» **TEXT EXTRACT**
We departed home on a Tuesday morning, June 23, 2020 once breakfast and coffee were done. Bikes were loaded up and we headed for Pat’s IGA for some lunch provisions. The lupines are thick around Pats and we took advantage of the photo opp to get the ride started.
From place to place throughout the North and South American continents, things are not so different. Plant species are very similar if not the same; our region of North America is not much different from Patagonia. Weather is not much different, climate is not much different, bugs are not much different and back roads are not much different. One could say we live in the North American Patagonia.
Skies were overcast at the temperature was 48F/9C, beautiful weather to cycle in. We headed out of town on M64, heading west before turning south on Norwich Road. A destination was researched and the Norwich Bluffs our goal.
It’s been a while since we’ve toured. It’s been a while since we’ve spent more than a couple of hours in the saddle and needless to say these aging, overweight bodies felt every pedal stroke. The steady climb to our destination made us feel like we were dragging lead bricks behind us. We stopped for a Clif bar break, we stop to look and eat wild strawberries, we stopped to look at flowers and the Monarch caterpillars eating as well. The Sandhill cranes called out to us as we passed by. We stopped at Pioneer Multi-use Trailhead for a lunch of fried chicken that we had picked up at Pats earlier. This put us only a couple of miles from our destination for the evening.
We continued on Norwich Road and then turned east on Victoria Road. Victoria Road is a gravel road going up along the Norwich Bluffs.
We gradually climbed 1.3 miles on Victoria Road before turning off on a non-motorized trail. It was slightly overgrown and 1.6 miles to the top of the bluffs. The grade was a constant uphill. We were able to cycle some of it but soon had to stop to hoist bikes over downed trees. Then I hit a tree that was hidden in the tall grasses. I had been able to ride over many but this one that was slightly off angle took me out. I was literally pinned into the long grass into a mix of dead tree limbs and branches. I could feel myself falling almost in a slow motion drop. Curtis was laughing and got a few photos before helping me out of my predicament. I was pinned in such a manner that I couldn’t get my right arm out to push myself up. It seemed I was in some kind of notch between branches. It was funny. After a few attempts, with Curtis and I working together we were able to get me semi up and the bike off me. From here we pushed, there were too many hidden downed trees and the grass was pretty high. We passed beautiful rock outcrops. The grades were up to 12% in places and the push with loaded bikes was often times not easy but we kept going.

» **DESCRIPTION OF THE TASK**
Copy the bike trip account from "From place to" to "North American Patagonia.", replacing "Patagonia" with "Tierra del Fuego" throughout.

» **GIVEN MATERIAL**
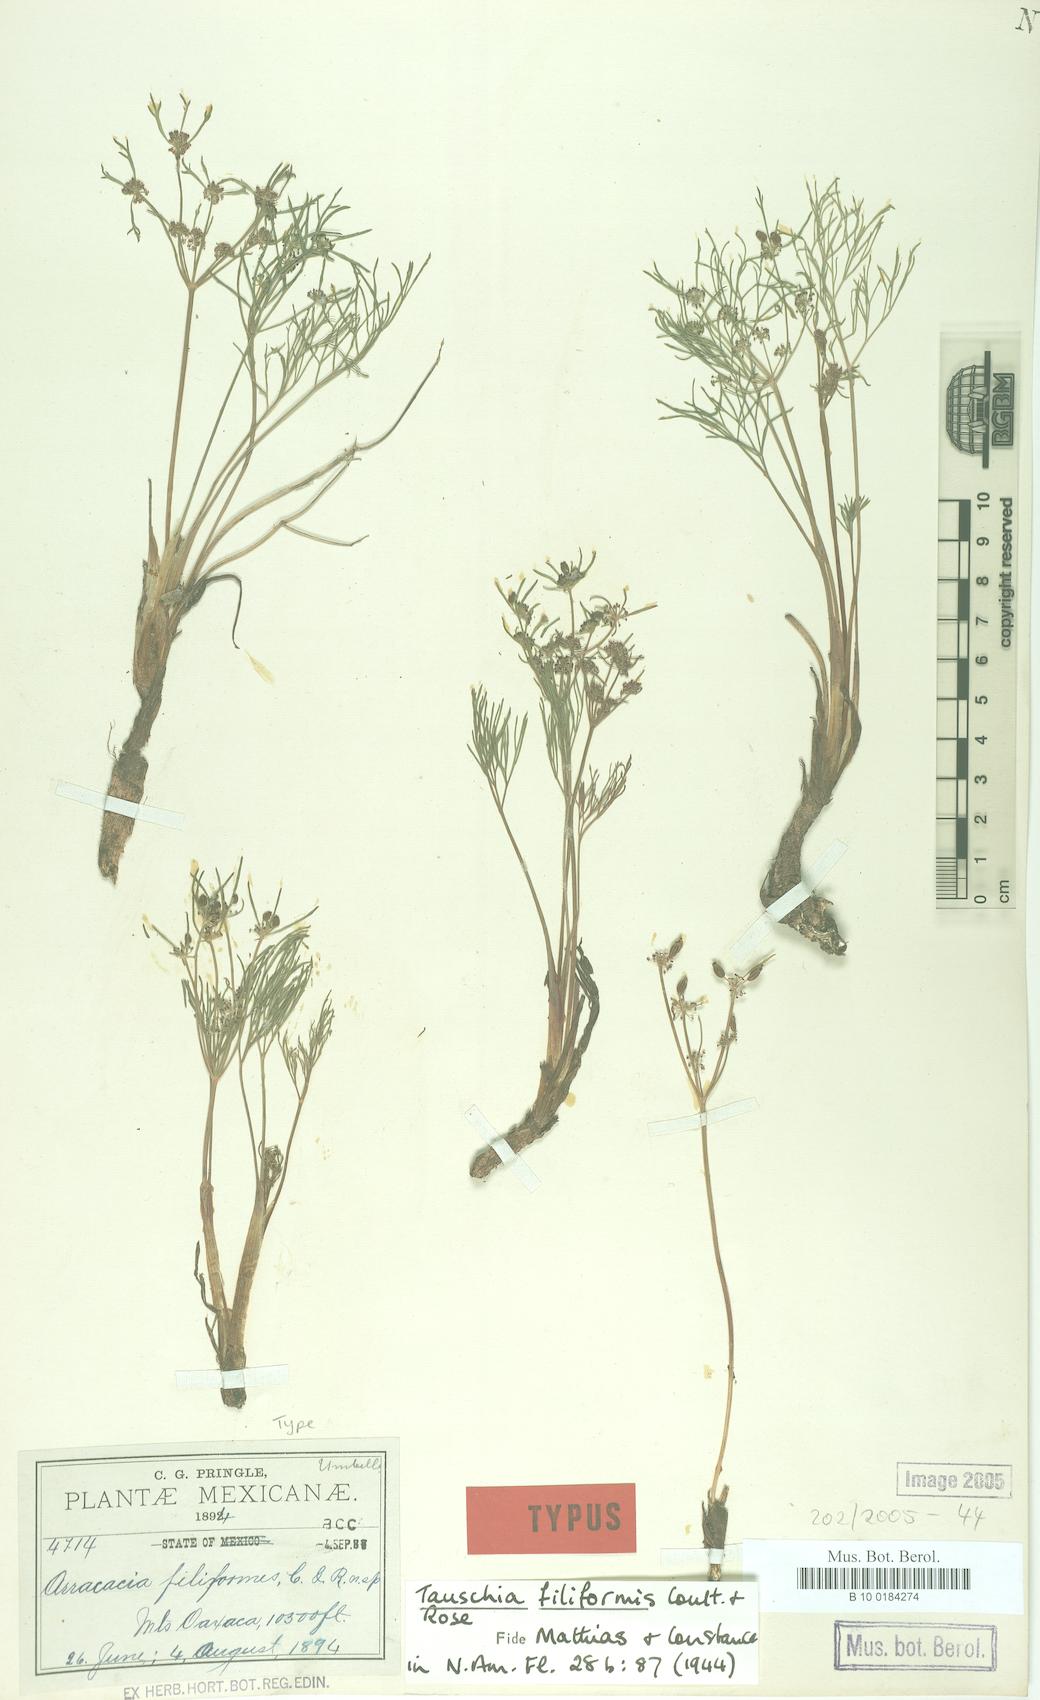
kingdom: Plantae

» **SOLUTION TO THE EXERCISE**
From place to place throughout the North and South American continents, things are not so different. Plant species are very similar if not the same; our region of North America is not much different from Tierra del Fuego. Weather is not much different, climate is not much different, bugs are not much different and back roads are not much different. One could say we live in the North American Tierra del Fuego.